Longwall mining is another type of underground mining. Mechanized shearers are used to cut and remove the coal at the face of the mine. After the coal is removed, it drops onto a chain conveyor, which moves it to a second conveyor that will ultimately take the coal to the surface. Temporary hydraulic-powered roof supports hold up the roof as the extraction process proceeds. This method of mining has proven to be more efficient than room and pillar mining, with a recovery rate of nearly 75 percent, but the equipment is more expensive than conventional room and pillar equipment, and cannot be used in all geological circumstances.
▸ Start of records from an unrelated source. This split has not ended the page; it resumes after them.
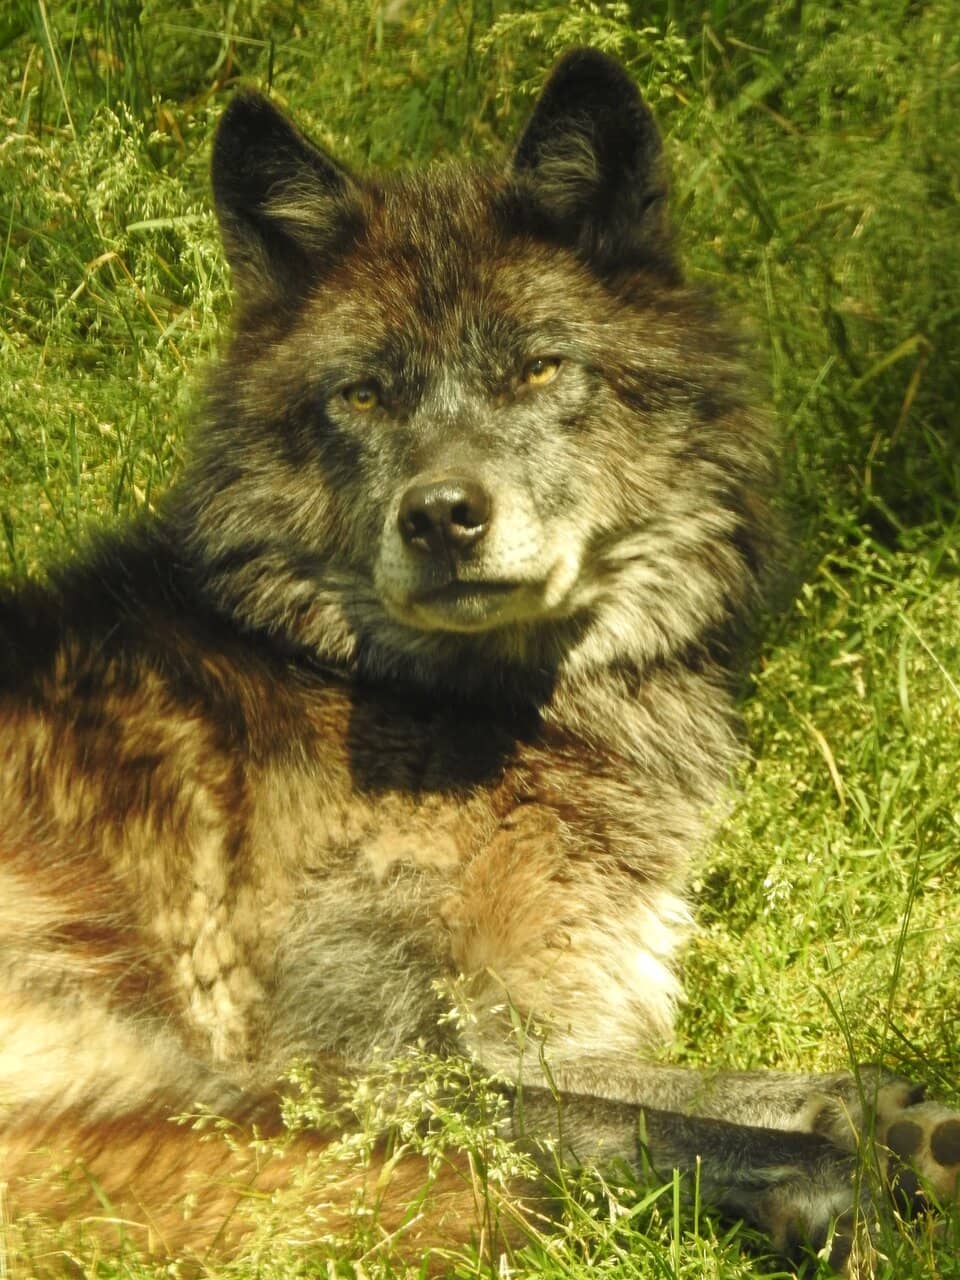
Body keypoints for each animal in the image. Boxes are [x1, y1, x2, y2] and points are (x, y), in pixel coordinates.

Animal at [0, 48, 957, 1276]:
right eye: (362, 393)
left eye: (539, 371)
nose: (442, 515)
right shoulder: (348, 1048)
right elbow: (601, 1112)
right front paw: (843, 1162)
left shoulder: (543, 1009)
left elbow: (721, 1077)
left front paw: (886, 1109)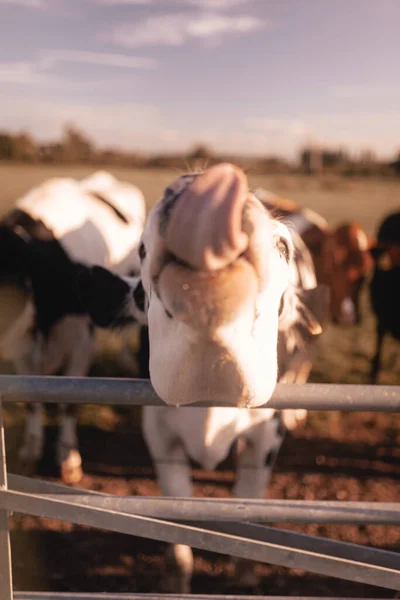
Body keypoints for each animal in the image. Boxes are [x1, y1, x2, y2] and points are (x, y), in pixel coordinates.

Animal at [0, 170, 145, 482]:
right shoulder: (22, 345)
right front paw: (31, 450)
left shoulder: (81, 339)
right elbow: (32, 395)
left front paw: (68, 459)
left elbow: (70, 399)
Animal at [79, 163, 328, 592]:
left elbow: (248, 504)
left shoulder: (265, 438)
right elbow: (179, 523)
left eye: (283, 245)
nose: (205, 184)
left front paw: (245, 578)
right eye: (141, 249)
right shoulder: (159, 434)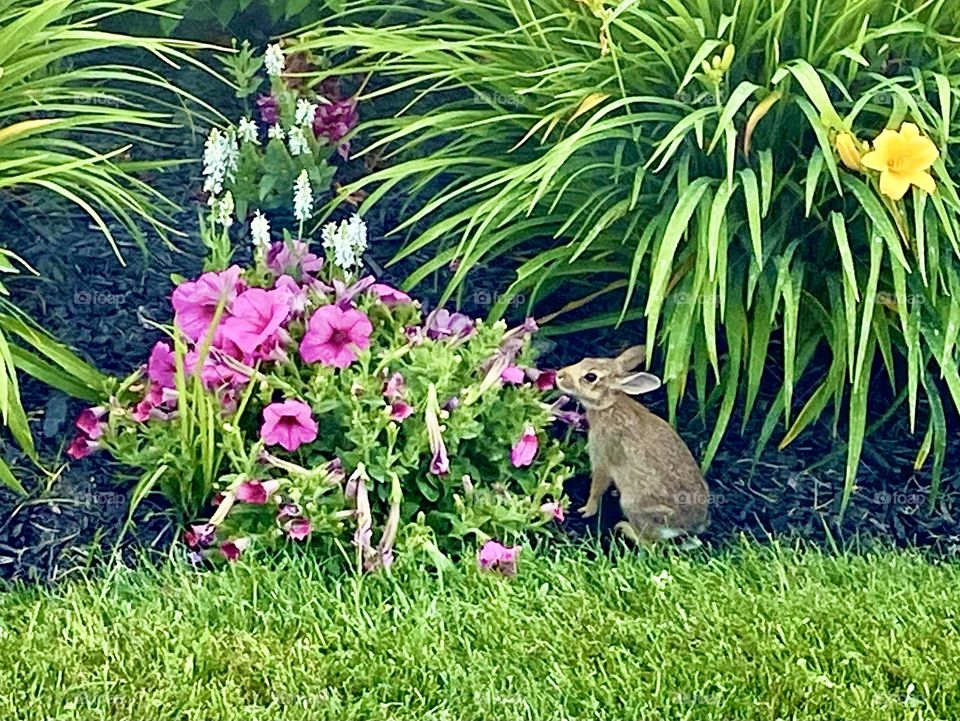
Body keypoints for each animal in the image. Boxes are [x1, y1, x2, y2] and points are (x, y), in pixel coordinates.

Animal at [555, 345, 710, 545]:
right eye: (585, 359)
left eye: (591, 377)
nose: (559, 375)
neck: (608, 406)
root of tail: (691, 527)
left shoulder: (602, 459)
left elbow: (597, 487)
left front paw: (586, 510)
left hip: (633, 505)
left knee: (650, 544)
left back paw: (625, 529)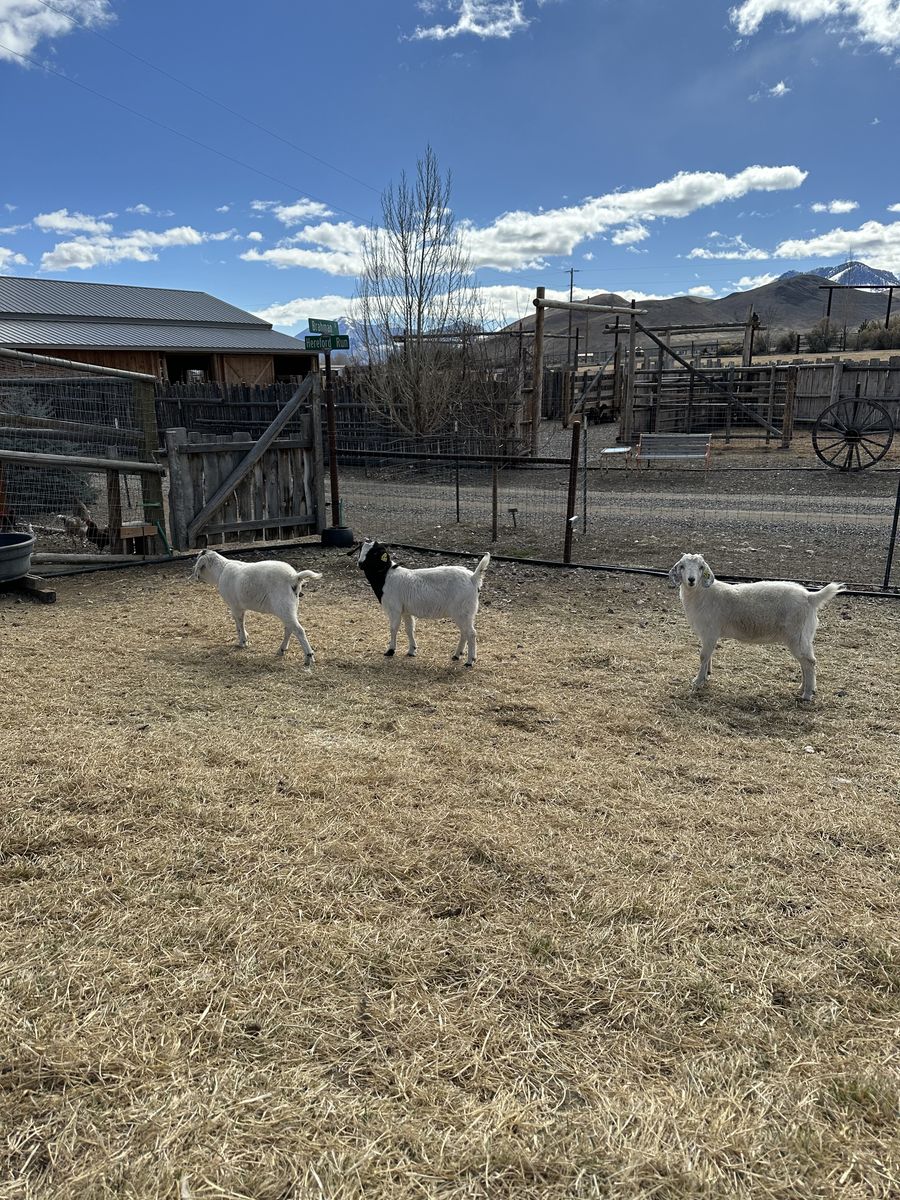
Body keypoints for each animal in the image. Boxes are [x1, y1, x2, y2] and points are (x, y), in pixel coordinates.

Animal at [191, 549, 322, 664]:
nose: (196, 576)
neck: (221, 569)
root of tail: (294, 577)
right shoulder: (239, 607)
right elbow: (238, 623)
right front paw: (243, 639)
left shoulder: (235, 606)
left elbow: (240, 623)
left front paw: (243, 642)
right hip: (291, 606)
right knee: (289, 628)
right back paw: (281, 650)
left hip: (284, 606)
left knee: (298, 630)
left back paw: (309, 657)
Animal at [357, 539, 490, 668]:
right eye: (361, 549)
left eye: (374, 553)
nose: (360, 563)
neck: (386, 577)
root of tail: (473, 578)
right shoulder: (405, 611)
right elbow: (409, 629)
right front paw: (412, 650)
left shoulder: (394, 609)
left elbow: (393, 628)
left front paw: (390, 650)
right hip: (465, 613)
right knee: (464, 632)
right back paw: (457, 655)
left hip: (462, 611)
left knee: (471, 633)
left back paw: (469, 661)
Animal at [668, 552, 845, 702]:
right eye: (682, 566)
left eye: (701, 567)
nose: (691, 580)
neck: (702, 594)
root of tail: (810, 596)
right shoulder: (709, 634)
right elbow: (709, 656)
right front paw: (706, 676)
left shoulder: (710, 631)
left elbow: (703, 656)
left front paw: (698, 681)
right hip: (804, 636)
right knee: (805, 661)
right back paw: (803, 687)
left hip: (797, 634)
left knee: (809, 662)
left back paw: (807, 694)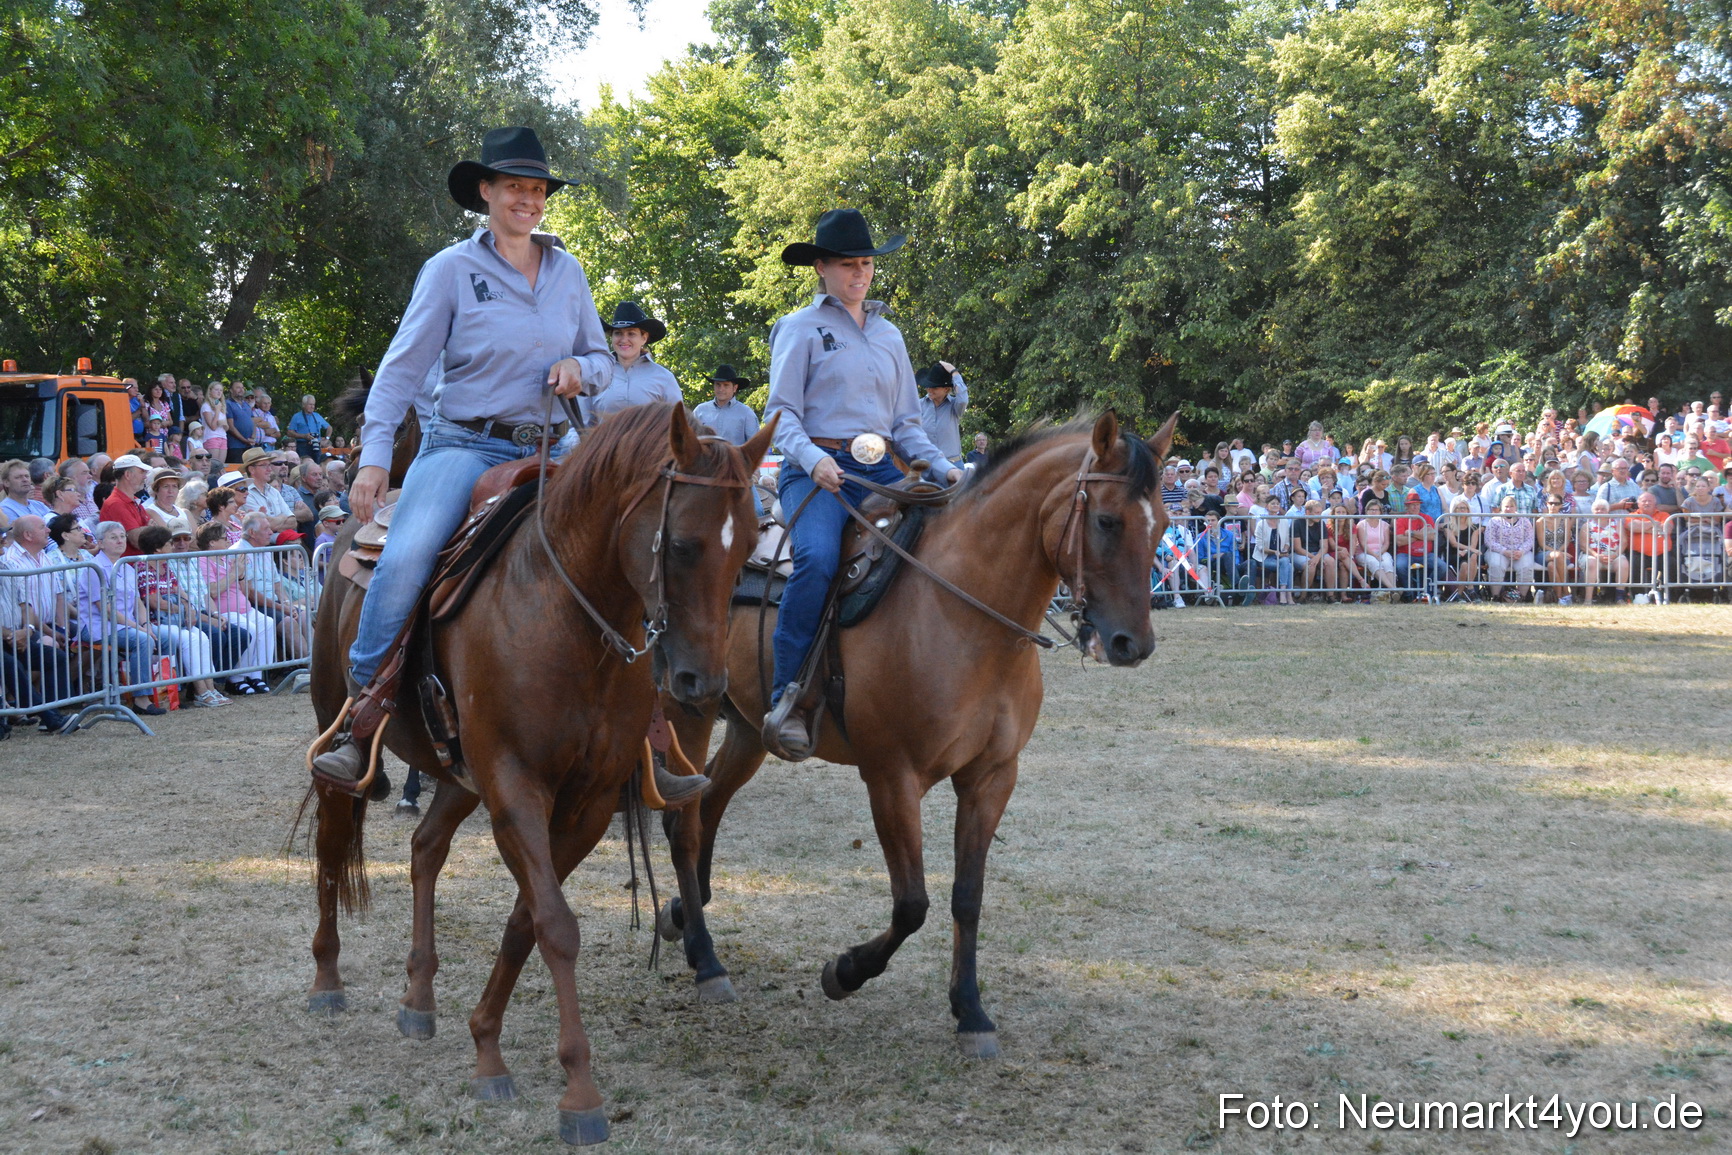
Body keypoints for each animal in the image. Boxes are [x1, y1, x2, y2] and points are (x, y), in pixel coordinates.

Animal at [302, 401, 778, 1145]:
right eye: (681, 543)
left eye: (750, 542)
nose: (702, 684)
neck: (563, 615)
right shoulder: (516, 786)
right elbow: (556, 923)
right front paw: (578, 1091)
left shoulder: (584, 802)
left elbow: (528, 920)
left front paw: (485, 1042)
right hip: (341, 730)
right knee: (330, 843)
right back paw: (327, 978)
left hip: (458, 776)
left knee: (425, 849)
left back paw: (419, 994)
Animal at [657, 410, 1177, 1058]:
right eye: (1107, 520)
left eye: (1163, 527)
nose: (1134, 644)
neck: (962, 615)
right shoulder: (891, 778)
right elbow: (912, 904)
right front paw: (844, 972)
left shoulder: (991, 778)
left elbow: (966, 897)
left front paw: (971, 1011)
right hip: (688, 707)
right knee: (682, 823)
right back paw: (707, 961)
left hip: (750, 731)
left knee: (709, 807)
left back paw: (684, 914)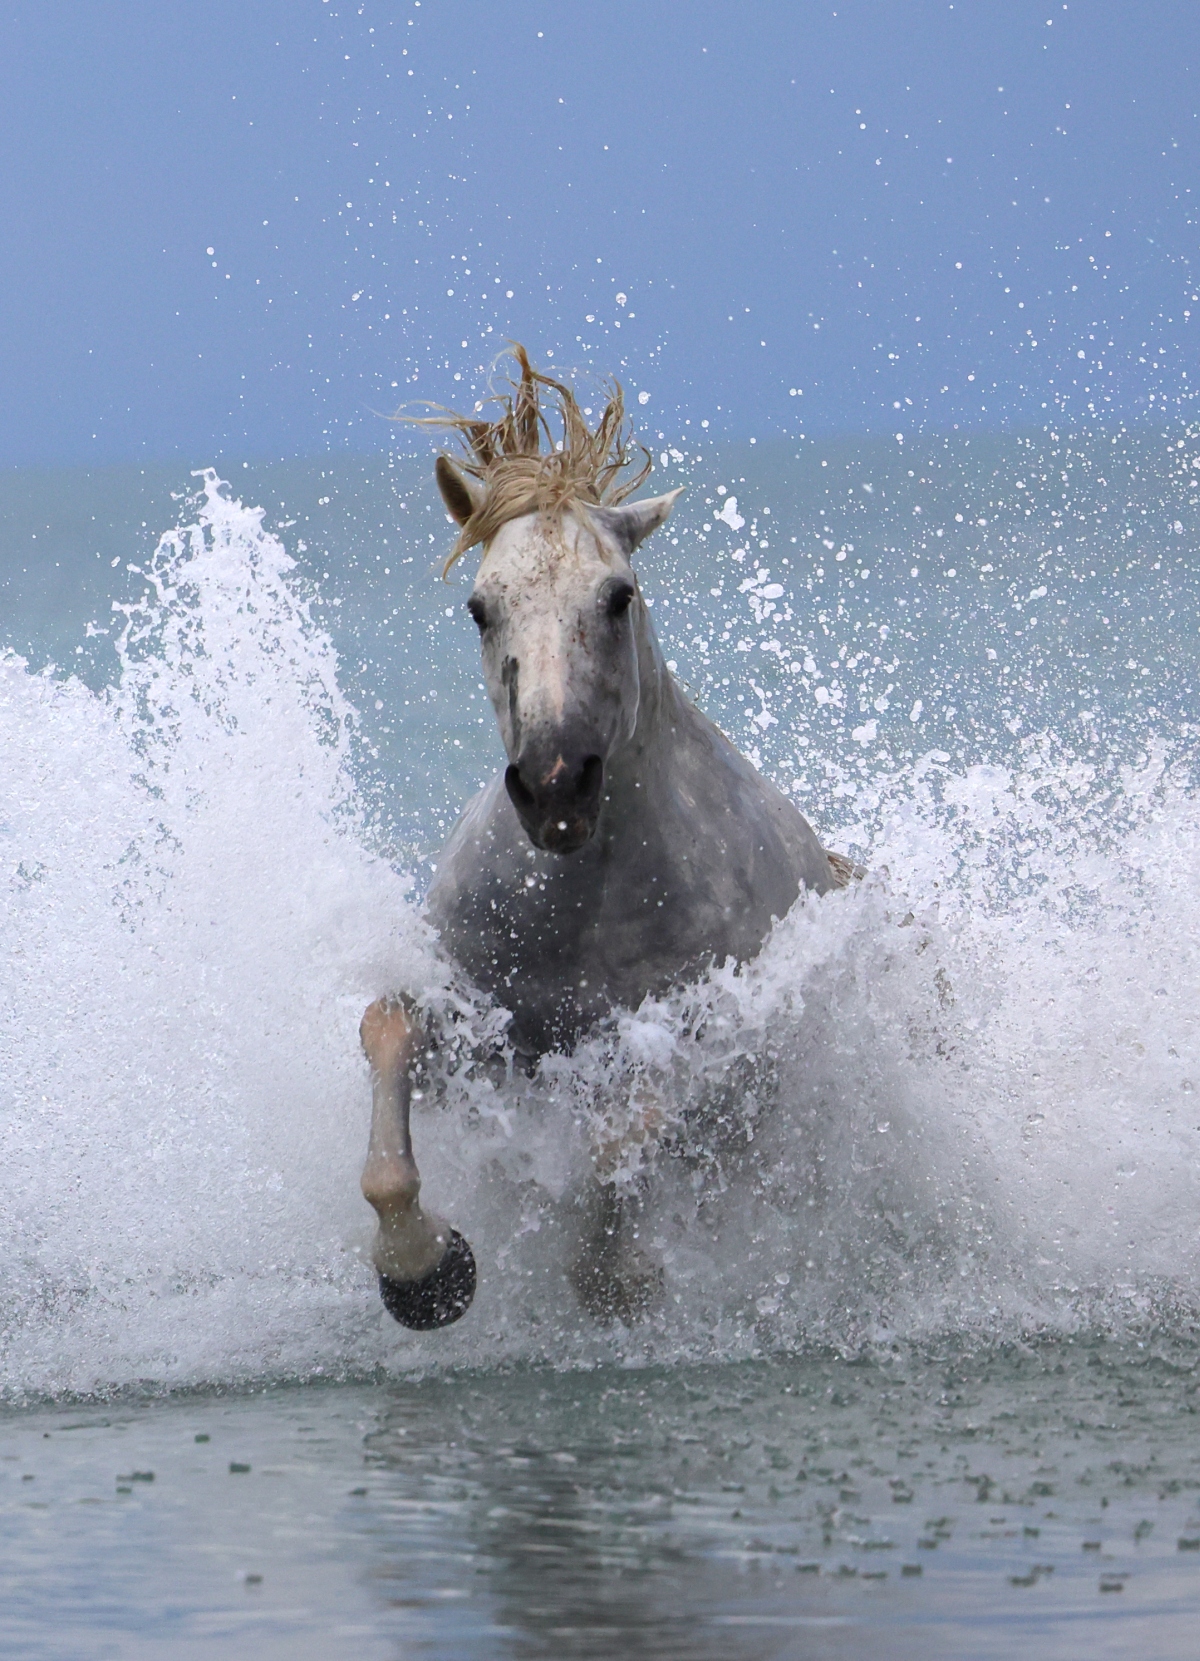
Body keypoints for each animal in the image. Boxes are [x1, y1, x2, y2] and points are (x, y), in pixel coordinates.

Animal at [359, 347, 852, 1329]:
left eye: (618, 595)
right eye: (480, 606)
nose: (556, 784)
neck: (582, 903)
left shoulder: (700, 1054)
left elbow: (623, 1141)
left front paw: (617, 1278)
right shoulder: (479, 1023)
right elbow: (387, 1034)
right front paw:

As mining continues, roof bolts are placed in the ceiling to avoid ceiling collapse. In longwall mining, only the main tunnels are bolted. Most of the longwall panel is allowed to collapse behind the shields (which hold the roof as coal is excavated).
Surface Mining​ 

 
Surface-mining methods include area, contour, mountaintop removal, and auger mining. Area mines are surface mines that remove shallow coal over a broad area where the land is fairly flat. Huge dragline shovels commonly remove rocks overlying the coal (called overburden). After the coal has been removed, the rock is placed back into the pit. Contour mines are surface mines that mine coal in steep, hilly, or mountainous terrain. A wedge of overburden is removed along the coal outcrop on the side of a hill, forming a bench at the level of the coal. After the coal is removed, the overburden is placed back on the bench to return the hill to its natural slope. Mountaintop removal mines are special area mines used where several thick coal seams occur near the top of a mountain. Large quantities of overburden are removed from the top of the mountains, and this material is used to fill in valleys next to the mine. Augur mines are operated on surface-mine benches (before they are covered up); the coal in the side of the hill that can't be reached by contour mining is drilled (or augured) out. Drift, contour, mountaintop removal, and augur mining are more common in the Eastern Kentucky Coal Field, and area, slope, and shaft mining are more common in the Western Kentucky Coal Field.


​


----------



## ج.ناردين (28 مارس 2011)

راائع
شكراً لك
دمت بخير


----------